Volatility in agri-commodity prices looks likely to continue into next year, particularly for grain and oilseed markets, a new report from Rabobank shows.
A supply squeeze in those markets in the first half was expected to push prices higher before an expected production rebound led to a weakening in the second half of the year.
Soymeal was likely to show the largest price decline by the end of the year, while the bank's analysts expected palm oil to be the strongest performer. The outlook for soft commodity markets - sugar, cocoa and cotton - was neutral to slightly bearish next year.
Weak global economic growth and continued macro-uncertainty might cause a slight drag of demand for agricultural commodities.
However, a low United States dollar would provide support for prices, said Luke Chandler, who heads Rabobank's agri-commodity markets research department.
The ASB New Zealand commodity price index fell 1 per cent over the week to November 23, as the 1.4 per cent lift in the Kiwi dollar outpaced the 0.4 per cent increase in US dollar commodity prices.

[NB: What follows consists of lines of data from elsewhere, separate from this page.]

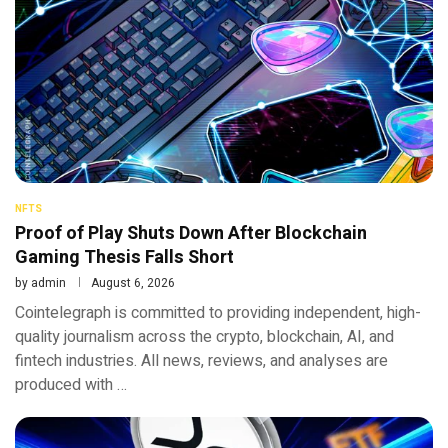
NFTS
Proof of Play Shuts Down After Blockchain
Gaming Thesis Falls Short
by
admin
August 6, 2026
Cointelegraph is committed to providing independent, high-
quality journalism across the crypto, blockchain, AI, and
fintech industries. All news, reviews, and analyses are
produced with …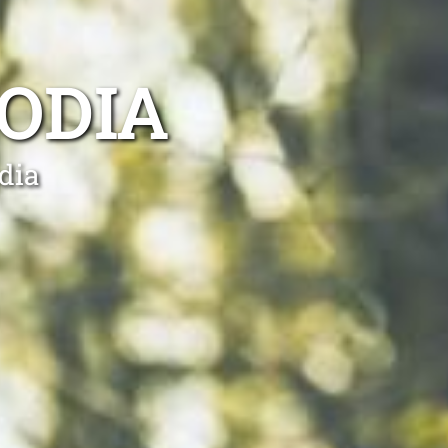
ODIA
dia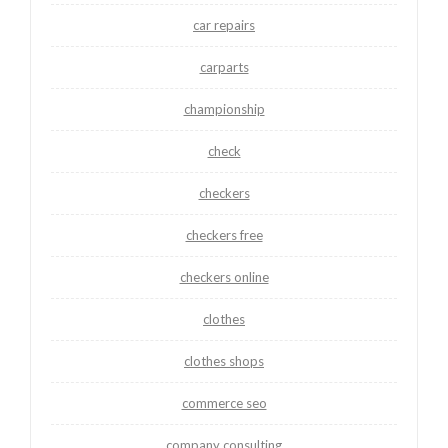
car repairs
carparts
championship
check
checkers
checkers free
checkers online
clothes
clothes shops
commerce seo
company consulting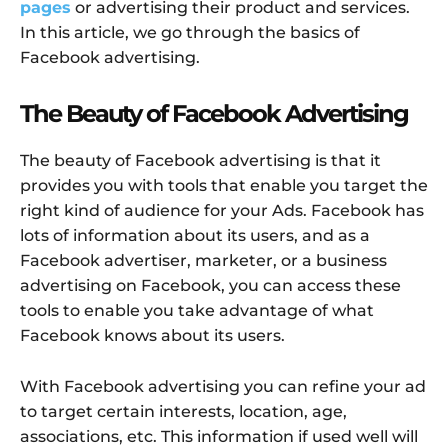
pages
or advertising their product and services.
In this article, we go through the basics of
Facebook advertising.
The Beauty of Facebook Advertising
The beauty of Facebook advertising is that it
provides you with tools that enable you target the
right kind of audience for your Ads. Facebook has
lots of information about its users, and as a
Facebook advertiser, marketer, or a business
advertising on Facebook, you can access these
tools to enable you take advantage of what
Facebook knows about its users.
With Facebook advertising you can refine your ad
to target certain interests, location, age,
associations, etc. This information if used well will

Silver Fern Farms latest market update showed lamb markets remained steady, although most interest was for short-term rather than longer-term programmes.
Economic conditions in Europe were continuing to weigh heavily in key markets, with poor demand for higher-value middle cuts, especially frozen loins. Chilled venison sales were reported as satisfactory.
Asian beef markets remain firm, with beef kills still relatively slow against solid demand for chilled and frozen cuts.
The European market remained a concern, with sluggish demand and heavy inventories of chilled beef.